What you need to do
Wherever a line of the records contains "Gobierno", copy that line.

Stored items
--------

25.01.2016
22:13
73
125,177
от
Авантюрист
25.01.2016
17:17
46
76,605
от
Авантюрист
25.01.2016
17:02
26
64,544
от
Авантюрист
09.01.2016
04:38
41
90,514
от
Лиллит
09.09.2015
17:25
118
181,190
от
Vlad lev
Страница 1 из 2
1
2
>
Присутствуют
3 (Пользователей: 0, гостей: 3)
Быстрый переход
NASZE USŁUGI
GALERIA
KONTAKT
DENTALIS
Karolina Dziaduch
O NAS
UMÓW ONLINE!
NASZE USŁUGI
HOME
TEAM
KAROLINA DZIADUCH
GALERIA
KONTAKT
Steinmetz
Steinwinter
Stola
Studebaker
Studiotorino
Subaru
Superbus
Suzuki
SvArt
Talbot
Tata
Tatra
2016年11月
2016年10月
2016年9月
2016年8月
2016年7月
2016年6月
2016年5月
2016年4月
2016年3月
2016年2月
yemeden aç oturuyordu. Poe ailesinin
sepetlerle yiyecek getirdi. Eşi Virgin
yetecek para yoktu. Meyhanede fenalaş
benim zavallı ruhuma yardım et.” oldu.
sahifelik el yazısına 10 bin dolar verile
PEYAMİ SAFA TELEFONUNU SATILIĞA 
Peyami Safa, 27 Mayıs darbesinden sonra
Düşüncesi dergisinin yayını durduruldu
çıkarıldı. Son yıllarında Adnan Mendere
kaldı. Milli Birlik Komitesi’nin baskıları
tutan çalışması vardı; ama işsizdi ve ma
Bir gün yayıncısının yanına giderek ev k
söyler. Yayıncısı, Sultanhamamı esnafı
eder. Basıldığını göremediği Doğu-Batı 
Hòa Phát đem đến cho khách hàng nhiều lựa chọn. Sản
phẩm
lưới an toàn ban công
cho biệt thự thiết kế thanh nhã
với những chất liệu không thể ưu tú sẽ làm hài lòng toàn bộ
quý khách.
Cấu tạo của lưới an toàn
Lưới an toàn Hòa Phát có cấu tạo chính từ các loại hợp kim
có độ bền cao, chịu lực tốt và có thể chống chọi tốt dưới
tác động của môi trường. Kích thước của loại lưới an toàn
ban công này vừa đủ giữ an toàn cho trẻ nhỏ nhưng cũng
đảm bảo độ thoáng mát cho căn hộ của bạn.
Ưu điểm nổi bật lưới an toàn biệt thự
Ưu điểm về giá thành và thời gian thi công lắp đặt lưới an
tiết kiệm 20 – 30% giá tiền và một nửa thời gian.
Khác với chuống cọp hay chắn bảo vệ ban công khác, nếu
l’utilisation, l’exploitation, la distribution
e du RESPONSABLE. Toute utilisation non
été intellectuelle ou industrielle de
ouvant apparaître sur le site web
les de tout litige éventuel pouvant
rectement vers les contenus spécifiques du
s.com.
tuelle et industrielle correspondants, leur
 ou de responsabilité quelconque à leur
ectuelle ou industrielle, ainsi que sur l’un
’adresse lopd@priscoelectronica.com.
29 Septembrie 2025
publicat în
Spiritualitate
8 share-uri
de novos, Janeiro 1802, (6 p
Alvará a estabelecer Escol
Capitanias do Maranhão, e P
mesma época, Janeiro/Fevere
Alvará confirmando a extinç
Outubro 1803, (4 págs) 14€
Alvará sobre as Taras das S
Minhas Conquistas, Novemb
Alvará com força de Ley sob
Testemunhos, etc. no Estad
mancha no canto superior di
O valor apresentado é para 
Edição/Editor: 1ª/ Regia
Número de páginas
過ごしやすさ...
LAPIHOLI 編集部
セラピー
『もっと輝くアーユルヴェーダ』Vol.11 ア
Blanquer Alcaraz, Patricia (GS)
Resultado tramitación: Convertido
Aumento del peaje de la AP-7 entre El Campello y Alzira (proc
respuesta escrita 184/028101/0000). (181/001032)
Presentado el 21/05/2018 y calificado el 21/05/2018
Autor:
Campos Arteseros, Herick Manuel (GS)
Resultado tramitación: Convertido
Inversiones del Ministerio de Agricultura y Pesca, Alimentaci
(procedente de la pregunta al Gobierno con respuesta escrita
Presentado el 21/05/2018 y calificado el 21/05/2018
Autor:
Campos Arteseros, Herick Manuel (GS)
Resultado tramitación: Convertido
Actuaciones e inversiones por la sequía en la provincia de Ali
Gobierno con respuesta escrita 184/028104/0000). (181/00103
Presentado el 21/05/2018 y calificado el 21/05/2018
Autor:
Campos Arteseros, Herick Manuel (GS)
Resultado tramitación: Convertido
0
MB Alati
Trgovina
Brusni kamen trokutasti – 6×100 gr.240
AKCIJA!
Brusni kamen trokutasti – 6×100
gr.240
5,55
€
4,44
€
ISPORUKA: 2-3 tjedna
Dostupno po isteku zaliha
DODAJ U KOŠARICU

--------

Exercise solution
(procedente de la pregunta al Gobierno con respuesta escrita
Gobierno con respuesta escrita 184/028104/0000). (181/00103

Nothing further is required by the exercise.